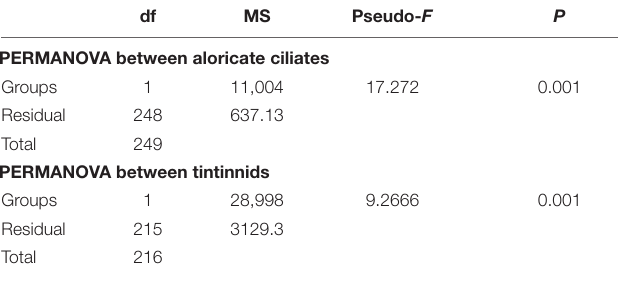
TABLE 2 | Results of PERMANOVA based on Bray Curtis similarity matrices derived from Square root-transformed abundance data of aloricate ciliates and tintinnids between 2016 and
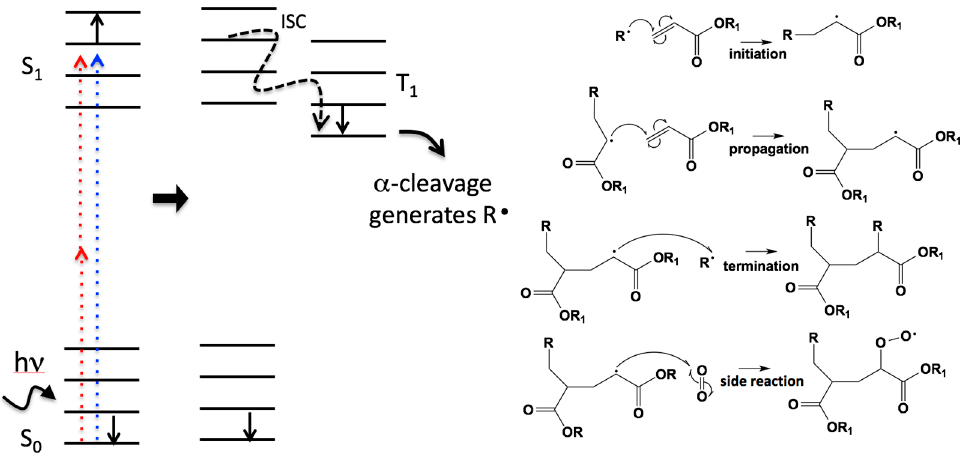
Figure 1. On the left is shown a Jablonski diagram where an electron in the photoinitiator can become excited from the ground state, S 0 , to an excited state, S 1 , either by absorbing ultraviolet (UV) light or two photons of near-infrared (NIR) light. The excited electron relaxes and flips its spin by internal conversion (IC), and flips its spin by intersystem crossing (ISC), and goes to an excited triplet state, T 1 . From T 1 the molecule can undergo α -cleavage to generate radicals, which then begins the polymerization reaction shown on the right. Notably, the last side reaction listed is possible if the resin contains dissolved O 2 . This reaction with O 2 yields a less labile peroxy radical and effectively quenches the polymerization reaction [19].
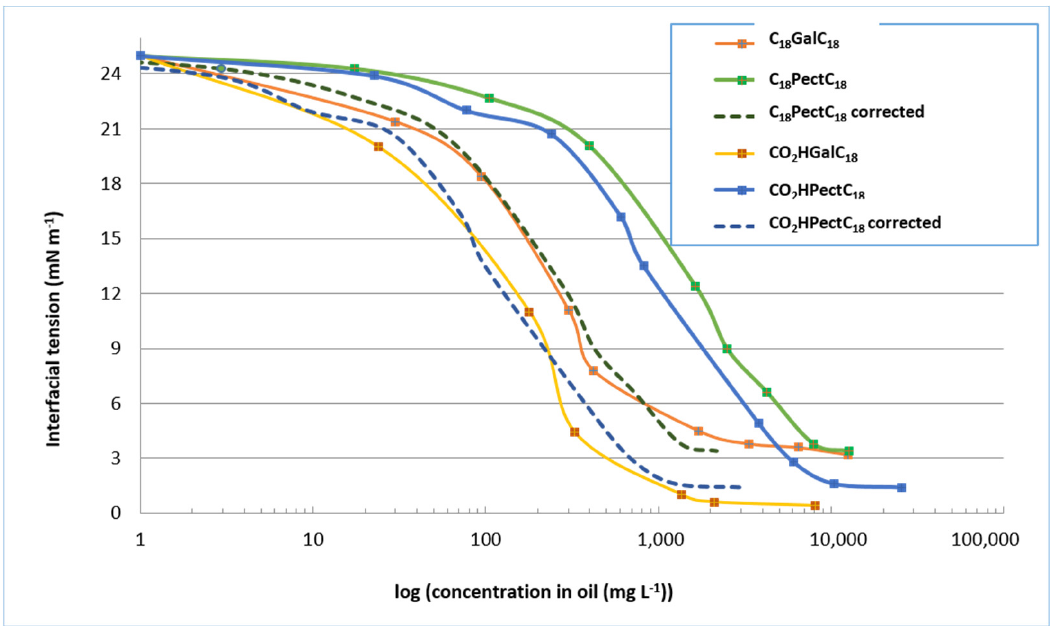
Figure 7. Values of the interfacial tension of surfactant compositions derived from oleic alcohol.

*TASK STATEMENT*.
What are the lines of the data above that include the string "derived"? Copy them.

*OUTPUT FOR THIS EXERCISE*.
TABLE 2 | Results of PERMANOVA based on Bray Curtis similarity matrices derived from Square root-transformed abundance data of aloricate ciliates and tintinnids between 2016 and
Figure 7. Values of the interfacial tension of surfactant compositions derived from oleic alcohol.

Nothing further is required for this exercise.